Diluted EPS for the quarter were $1.21, compared with $1.03 for the
third quarter last year, an increase of $0.18. The reorganization
benefit had a positive $0.07 impact on EPS in the third quarter of
fiscal 2013. Excluding this benefit, EPS for the quarter were $1.14, an
increase of $0.11 from the third quarter last year.
The $0.18 increase in GAAP EPS reflects:
-
$0.03 from higher revenue and operating results;
-
$0.02 from a lower share count;
-
$0.06 from a lower effective tax rate excluding the impact of the
reduction in reorganization liabilities; and
-
$0.07 from a reduction in reorganization liabilities.
Gross margin (gross profit as a percentage of net revenues) for the
quarter was 33.9 percent, compared with 33.1 percent for the third
quarter last year. Selling, general and administrative (SG&A) expenses
for the third quarter were $1.35 billion, or 18.7 percent of net
revenues, compared with $1.31 billion, or 18.3 percent of net revenues,
for the third quarter last year.
Operating income for the third quarter was $1.14 billion, or
15.9 percent of net revenues, compared with $1.06 billion, or
14.8 percent of net revenues, for the third quarter of fiscal 2012.
Excluding the $50 million reorganization benefit, operating income for
the third quarter of fiscal 2013 was $1.09 billion, or 15.2 percent of
net revenues, an expansion of approximately 40 basis points from the
third quarter of fiscal 2012.
The company’s effective tax rate for the quarter was 23.8 percent. The
effective tax rate was impacted by the reorganization benefit, which
increased income before income taxes without any increase in income tax
expense. Excluding this benefit, the effective tax rate for the third
quarter of fiscal 2013 was 24.8 percent, compared with 28.5 percent for
the third quarter last year.
Net income for the quarter was $874 million, compared with $763 million
for the third quarter last year, and includes the favorable impact from
the $50 million reorganization benefit.
Operating cash flow for the quarter was $1.50 billion, and property and
equipment additions were $91 million. Free cash flow, defined as
operating cash flow net of property and equipment additions, was
$1.41 billion. For the same period last year, operating cash flow was
$1.22 billion; property and equipment additions were $90 million; and
free cash flow was $1.13 billion.

-=-=-=-=-

* **Instructions**
• 1. Render this sentence from the earnings report in French: "The company’s effective tax rate for the quarter was 23.8 percent."
• 2. According to the earnings report, how much free cash flow did the company have for the quarter?
• 3. Continue the quarterly earnings report from the point where it ends.
These records have nothing to do with the earnings report.

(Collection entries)
-=-=-=-=-

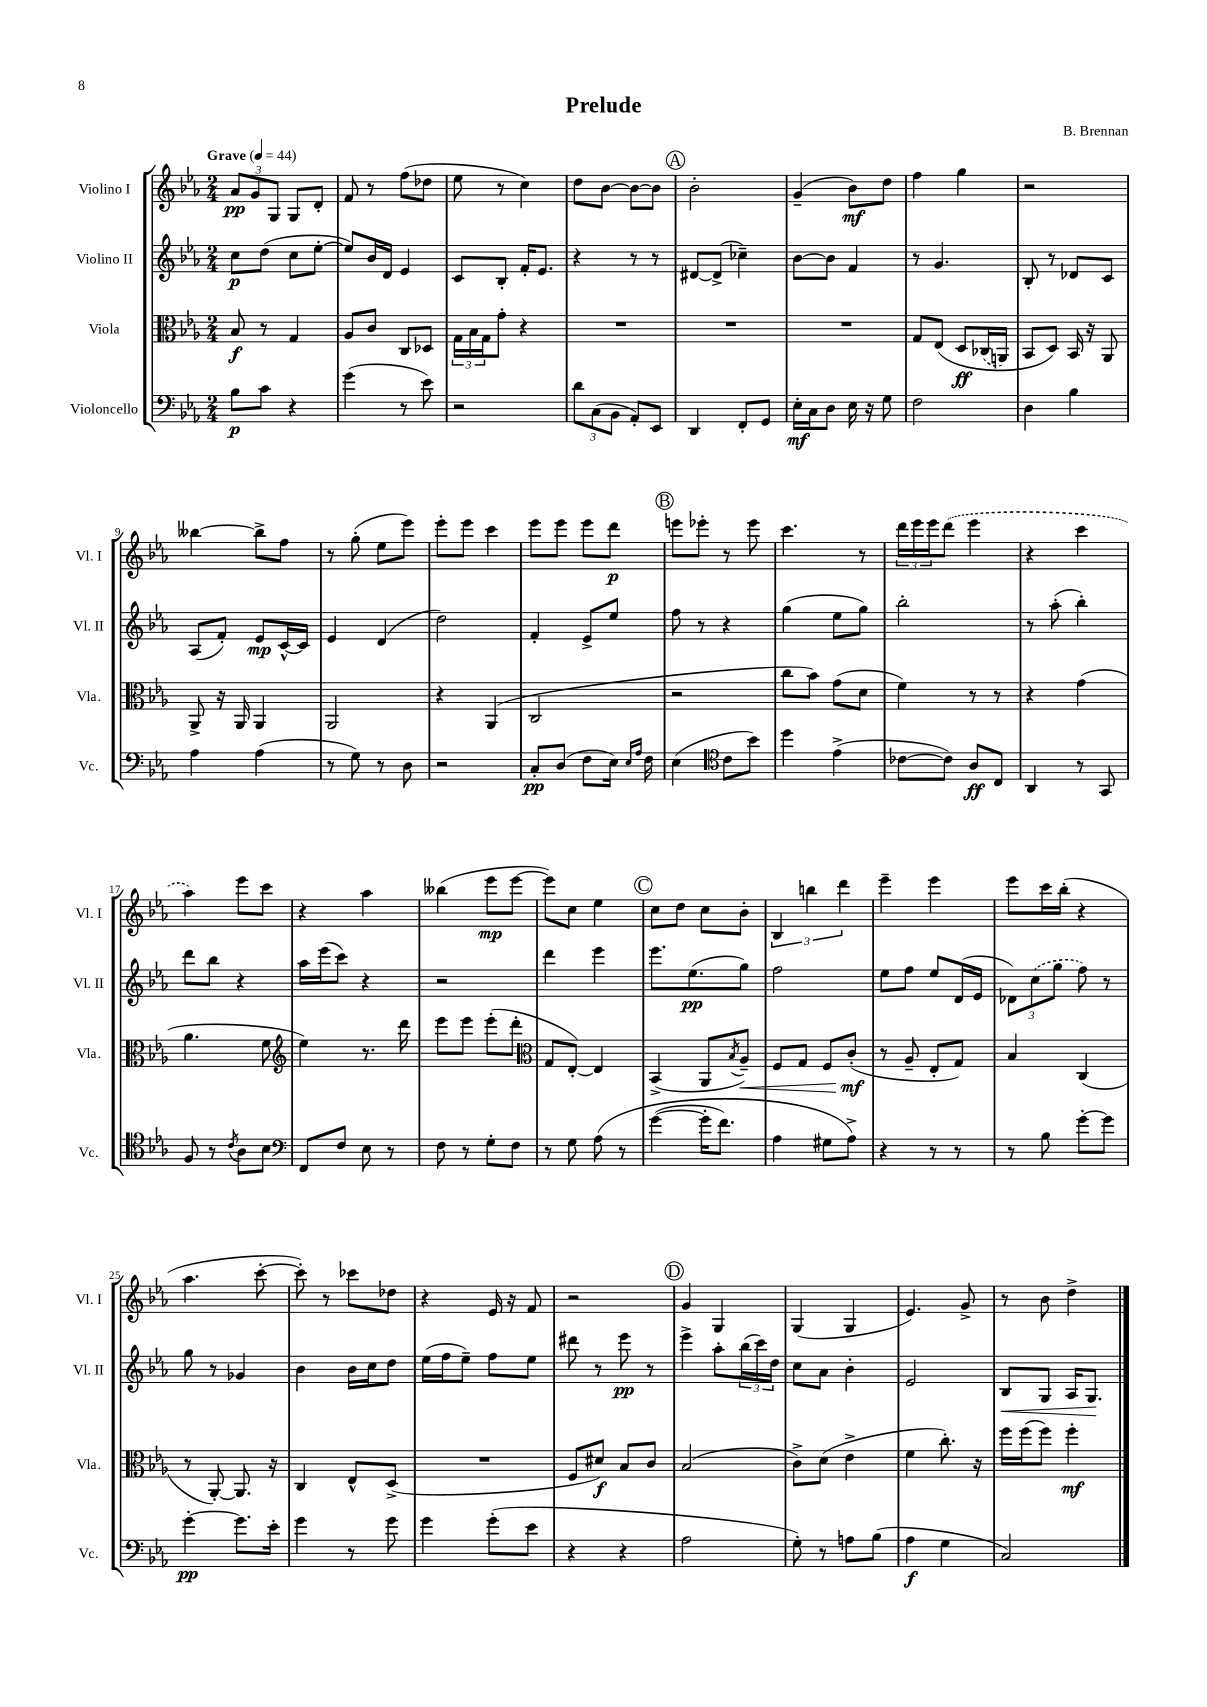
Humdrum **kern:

**kern	**kern	**kern	**kern
*staff4	*staff3	*staff2	*staff1
*clefF4	*clefC3	*clefG2	*clefG2
*k[b-e-a-]	*k[b-e-a-]	*k[b-e-a-]	*k[b-e-a-]
*M2/4	*M2/4	*M2/4	*M2/4
*MM44	*MM44	*MM44	*MM44
8B-	8B-	8cc	12a-
.	.	.	12g
8c	8r	(8dd	.
.	.	.	12G
4r	4G	8cc	8G
.	.	[8ee-'	8d'
=	=	=	=
(4g	8A-	8ee-])	8f
.	8c	16b-	8r
.	.	16d	.
8r	8C	4e-	(8ff
8e-)	8D-	.	8dd-
=	=	=	=
2r	24G	8c	8ee-
.	24B-	.	.
.	24G	.	.
.	8g'	8B-'	8r
.	4r	16f'	4cc)
.	.	8.e-	.
=	=	=	=
12d	2r	4r	8dd
(12C	.	.	.
.	.	.	[8b-
12BB-	.	.	.
8AA-')	.	8r	8b-_
8EE-	.	8r	8b-]
=	=	=	=
4DD	2r	[8d#	2b-'
.	.	(8d#^]	.
8FF'	.	4cc-~)	.
8GG	.	.	.
=	=	=	=
16E-'	2r	[8b-	(4g~
16C	.	.	.
8D	.	8b-]	.
16E-	.	4f	8b-)
16r	.	.	.
8G	.	.	8dd
=	=	=	=
2F	8G	8r	4ff
.	&(8E-	4.g	.
.	8D	.	4gg
.	(16C-	.	.
.	16AA)	.	.
=	=	=	=
4D	8BB-	8B-'	2r
.	8D&)	8r	.
4B-	16BB-	8d-	.
.	16r	.	.
.	8AA-	8c	.
=	=	=	=
4A-	8AA-^	(8A-	[4bb--
.	16r	8f')	.
.	16AA-	.	.
(4A-	4AA-	8e-	8bb--^]
.	.	[16c^^	8ff
.	.	16c]	.
=	=	=	=
8r	2AA-	4e-	8r
8G)	.	.	(8gg'
8r	.	(4d	8ee-
8D	.	.	8eee-)
=	=	=	=
2r	4r	2dd)	8eee-'
.	.	.	8eee-
.	(4AA-	.	4ccc
=	=	=	=
8C'	2C	4f'	8eee-
(8D	.	.	8eee-
8F	.	8e-^	8eee-
16E-)	.	8ee-	8ddd
16qqE-	.	.	.
16qqA-	.	.	.
16F	.	.	.
=	=	=	=
(4E-	2r	8ff	8eee
.	.	8r	8eee-'
*clefC4	*	*	*
8c	.	4r	8r
8b-)	.	.	8eee-
=	=	=	=
4dd	8cc	(4gg	4.ccc
.	8b-)	.	.
(4e-^	(8g	8ee-	.
.	8d	8gg)	8r
=	=	=	=
[8c-	4f)	2bb-'	24ddd
.	.	.	24eee-
.	.	.	24eee-
8c-])	.	.	(8ddd
8A-	8r	.	4eee-
8C	8r	.	.
=	=	=	=
4AA-	4r	8r	4r
.	.	(8aa-'	.
8r	(4g	4bb-')	4ccc
8GG	.	.	.
=	=	=	=
8F	4.a-	8ddd	4aa-)
8r	.	8bb-	.
8qc	.	.	.
8A-	.	4r	8eee-
8B-	8f	.	8ccc
=	=	=	=
*clefF4	*clefG2	*	*
8FF	4ee-)	16aa-	4r
.	.	(16eee-	.
8F	.	8ccc)	.
8E-	8.r	4r	4aa-
8r	.	.	.
.	16ddd	.	.
=	=	=	=
8F	8eee-	2r	(4bb--
8r	8eee-	.	.
8G'	(8eee-'	.	8eee-
8F	8ddd'	.	[8eee-
=	=	=	=
*	*clefC3	*	*
8r	8G	4ddd	8eee-])
8G	[8E-')	.	8cc
&(8A-	4E-]	4eee-	4ee-
8r	.	.	.
=	=	=	=
([4g	(4BB-^	8.eee-	8cc
.	.	.	8dd
.	.	(8.ee-	.
16g']	8AA-	.	8cc
8.f)	.	.	.
.	8qB-	.	.
.	8A-~)	8gg)	8b-'
=	=	=	=
4A-	8F	2ff	6B-
.	8G	.	.
.	.	.	6bb
8G#	8F	.	.
.	.	.	6ddd
8A-^&)	(8c'	.	.
=	=	=	=
4r	8r	8ee-	4eee-~
.	8A-~	8ff	.
8r	8E-'	8ee-	4eee-
8r	8G)	(16d	.
.	.	16e-	.
=	=	=	=
8r	4B-	12d-)	8eee-
.	.	(12cc	.
8B-	.	.	16ccc
.	.	12gg	.
.	.	.	(16bb-'
[8g'	(4C	8ff)	4r
8g]	.	8r	.
=	=	=	=
[4g'	8r	8gg	4.aa-
.	[8AA-')	8r	.
8.g]	8.AA-]	4g-	.
.	.	.	[8ccc'
16e-'	16r	.	.
=	=	=	=
4g	4C	4b-	8ccc'])
.	.	.	8r
8r	8E-^^	16b-	8ccc-
.	.	16cc	.
8g	(8D^	8dd	8dd-
=	=	=	=
4g	2r	(16ee-	4r
.	.	16ff	.
.	.	8ee-~)	.
(8g'	.	8ff	16e-
.	.	.	16r
8e-	.	8ee-	8f
=	=	=	=
4r	8F	8ddd#	2r
.	8d#)	8r	.
4r	8B-	8eee-	.
.	8c	8r	.
=	=	=	=
2A-	(2B-	4eee-^	4g
.	.	8aa-'	4G
.	.	(24bb-	.
.	.	24ccc)	.
.	.	24dd	.
=	=	=	=
8G')	8c^)	8cc	(4G
8r	(8d	8a-	.
8A	4e-^	4b-'	4G
(8B-	.	.	.
=	=	=	=
4A-	4f	2e-	4.e-)
4G	8.cc')	.	.
.	.	.	8g^
.	16r	.	.
=	=	=	=
2C)	16ff	8B-	8r
.	(16ff	.	.
.	8ff)	8G	8b-
.	4ff'	16A-	4dd^
.	.	8.G	.
==	==	==	==
*-	*-	*-	*-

-=-=-=-=-

* **Answers by task**
• 1. Le taux d'imposition effectif de l'entreprise pour le trimestre était de 23,8 pour cent.

• 2. $1.41 billion.

• 3.
Days services outstanding, or DSOs, were 30 days, compared with 27 days
at Aug. 31, 2012 and 30 days at May 31, 2012.
Accenture’s total cash balance at May 31, 2013 was $5.9 billion,
compared with $6.6 billion at Aug. 31, 2012.
Utilization for the quarter was 88 percent, compared with 88 percent for
the second quarter of fiscal 2013 and 87 percent for the third quarter
of fiscal 2012. Attrition for the third quarter of fiscal 2013 was
12 percent, compared with 11 percent for the second quarter of fiscal
2013 and 13 percent for the third quarter of fiscal 2012.
New Bookings
New bookings for the third quarter were $8.3 billion and reflect a
negative 3 percent foreign-exchange impact compared with new bookings in
the third quarter last year.
-
Consulting new bookings were $3.9 billion, or 46 percent of total new
bookings.
-
Outsourcing new bookings were $4.4 billion, or 54 percent of total new
bookings.
Net Revenues by Operating Group
Net revenues by operating group were as follows:
-
Communications, Media & Technology: $1.43 billion, compared with
$1.51 billion for the third quarter of fiscal 2012, a decrease of
5 percent in U.S. dollars and 3 percent in local currency.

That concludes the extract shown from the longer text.